# [Kurze Aufgabe]
Sammle aus der Auflistung unten jede Zeile, in der die Zeichenfolge „radius“ vorkommt, und schreib diese Zeilen ab.

# [Gegebene Auflistung]

■ ■ ■

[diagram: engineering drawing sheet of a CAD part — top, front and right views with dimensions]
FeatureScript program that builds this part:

■ ■ ■

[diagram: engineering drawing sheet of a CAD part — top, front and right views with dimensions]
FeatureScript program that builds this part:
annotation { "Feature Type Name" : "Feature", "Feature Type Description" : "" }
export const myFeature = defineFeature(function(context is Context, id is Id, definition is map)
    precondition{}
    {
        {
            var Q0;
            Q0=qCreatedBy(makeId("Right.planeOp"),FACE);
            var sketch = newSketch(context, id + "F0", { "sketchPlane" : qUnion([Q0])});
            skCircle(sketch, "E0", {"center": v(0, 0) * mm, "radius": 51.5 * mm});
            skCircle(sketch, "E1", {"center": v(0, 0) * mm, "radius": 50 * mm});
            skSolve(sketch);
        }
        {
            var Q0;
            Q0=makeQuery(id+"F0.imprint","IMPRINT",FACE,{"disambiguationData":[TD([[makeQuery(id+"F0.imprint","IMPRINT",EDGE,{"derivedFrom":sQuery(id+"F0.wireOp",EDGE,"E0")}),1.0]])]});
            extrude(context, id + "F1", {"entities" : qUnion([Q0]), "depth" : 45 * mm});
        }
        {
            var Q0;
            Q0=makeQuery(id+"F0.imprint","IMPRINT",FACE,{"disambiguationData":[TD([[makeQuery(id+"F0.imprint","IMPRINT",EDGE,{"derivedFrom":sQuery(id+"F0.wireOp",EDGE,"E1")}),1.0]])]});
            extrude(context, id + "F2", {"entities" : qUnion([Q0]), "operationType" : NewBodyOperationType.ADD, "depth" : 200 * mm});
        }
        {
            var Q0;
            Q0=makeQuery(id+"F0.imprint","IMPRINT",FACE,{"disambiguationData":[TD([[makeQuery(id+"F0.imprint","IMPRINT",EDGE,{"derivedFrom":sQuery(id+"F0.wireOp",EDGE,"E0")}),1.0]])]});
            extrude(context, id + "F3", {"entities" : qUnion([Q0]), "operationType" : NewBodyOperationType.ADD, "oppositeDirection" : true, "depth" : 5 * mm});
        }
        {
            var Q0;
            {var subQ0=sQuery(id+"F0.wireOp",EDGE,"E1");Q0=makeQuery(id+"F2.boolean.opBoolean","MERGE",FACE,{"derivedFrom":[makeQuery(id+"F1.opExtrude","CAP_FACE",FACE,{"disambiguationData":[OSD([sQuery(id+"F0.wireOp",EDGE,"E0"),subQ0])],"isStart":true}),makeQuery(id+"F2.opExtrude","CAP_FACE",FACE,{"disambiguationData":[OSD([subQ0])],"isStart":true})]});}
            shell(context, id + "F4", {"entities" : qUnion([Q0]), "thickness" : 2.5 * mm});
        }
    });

■ ■ ■

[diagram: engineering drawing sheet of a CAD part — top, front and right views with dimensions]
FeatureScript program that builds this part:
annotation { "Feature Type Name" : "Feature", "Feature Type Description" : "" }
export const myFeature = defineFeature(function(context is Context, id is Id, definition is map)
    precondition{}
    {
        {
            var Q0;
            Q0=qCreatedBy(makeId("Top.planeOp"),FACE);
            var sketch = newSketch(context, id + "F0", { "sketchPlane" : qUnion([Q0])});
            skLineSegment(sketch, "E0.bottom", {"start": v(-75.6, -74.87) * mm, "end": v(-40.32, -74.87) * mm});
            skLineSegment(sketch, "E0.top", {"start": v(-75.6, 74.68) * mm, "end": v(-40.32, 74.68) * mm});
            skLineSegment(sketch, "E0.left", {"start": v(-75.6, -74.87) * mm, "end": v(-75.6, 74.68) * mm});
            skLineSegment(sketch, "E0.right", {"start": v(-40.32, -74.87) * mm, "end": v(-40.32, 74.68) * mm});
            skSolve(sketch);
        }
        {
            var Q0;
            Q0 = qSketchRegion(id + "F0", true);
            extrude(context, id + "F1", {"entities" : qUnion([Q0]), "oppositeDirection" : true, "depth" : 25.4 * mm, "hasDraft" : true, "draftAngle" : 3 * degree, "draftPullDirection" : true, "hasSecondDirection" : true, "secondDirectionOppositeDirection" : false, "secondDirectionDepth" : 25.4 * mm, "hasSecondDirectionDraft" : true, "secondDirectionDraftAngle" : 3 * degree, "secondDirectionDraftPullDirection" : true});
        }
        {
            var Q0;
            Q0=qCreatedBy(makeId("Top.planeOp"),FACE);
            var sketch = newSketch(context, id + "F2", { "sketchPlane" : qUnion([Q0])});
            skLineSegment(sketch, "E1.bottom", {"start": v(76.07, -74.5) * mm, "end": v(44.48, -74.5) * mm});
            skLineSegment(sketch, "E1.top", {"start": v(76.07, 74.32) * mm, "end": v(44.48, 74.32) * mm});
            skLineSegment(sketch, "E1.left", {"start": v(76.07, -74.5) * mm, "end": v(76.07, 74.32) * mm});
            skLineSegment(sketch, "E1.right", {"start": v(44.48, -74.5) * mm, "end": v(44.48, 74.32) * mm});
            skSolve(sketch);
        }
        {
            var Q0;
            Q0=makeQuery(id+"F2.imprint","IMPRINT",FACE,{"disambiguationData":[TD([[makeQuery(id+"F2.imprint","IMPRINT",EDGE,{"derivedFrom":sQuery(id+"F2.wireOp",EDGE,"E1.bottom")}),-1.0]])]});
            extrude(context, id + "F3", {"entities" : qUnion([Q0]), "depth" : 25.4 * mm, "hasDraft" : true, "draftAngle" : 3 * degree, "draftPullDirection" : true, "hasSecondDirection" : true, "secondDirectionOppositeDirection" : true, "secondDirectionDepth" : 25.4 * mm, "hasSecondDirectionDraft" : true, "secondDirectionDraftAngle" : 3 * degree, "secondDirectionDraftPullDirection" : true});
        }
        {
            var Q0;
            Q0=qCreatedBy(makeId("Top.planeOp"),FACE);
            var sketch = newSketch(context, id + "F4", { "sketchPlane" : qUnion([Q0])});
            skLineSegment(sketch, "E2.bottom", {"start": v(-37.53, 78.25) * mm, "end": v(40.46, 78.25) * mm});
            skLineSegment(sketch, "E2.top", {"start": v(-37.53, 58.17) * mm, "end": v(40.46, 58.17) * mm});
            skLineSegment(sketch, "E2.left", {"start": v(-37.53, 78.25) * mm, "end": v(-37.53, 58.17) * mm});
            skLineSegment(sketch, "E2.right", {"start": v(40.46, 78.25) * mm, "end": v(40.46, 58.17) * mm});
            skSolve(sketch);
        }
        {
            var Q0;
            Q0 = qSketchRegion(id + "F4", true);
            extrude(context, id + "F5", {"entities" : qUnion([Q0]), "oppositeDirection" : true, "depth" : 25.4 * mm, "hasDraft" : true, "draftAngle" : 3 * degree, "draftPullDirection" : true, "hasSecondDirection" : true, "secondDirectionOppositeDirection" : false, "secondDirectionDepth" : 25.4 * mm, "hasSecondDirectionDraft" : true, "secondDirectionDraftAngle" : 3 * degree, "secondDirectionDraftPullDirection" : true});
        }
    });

■ ■ ■

# [Lösung]
            skCircle(sketch, "E0", {"center": v(0, 0) * mm, "radius": 51.5 * mm});
            skCircle(sketch, "E1", {"center": v(0, 0) * mm, "radius": 50 * mm});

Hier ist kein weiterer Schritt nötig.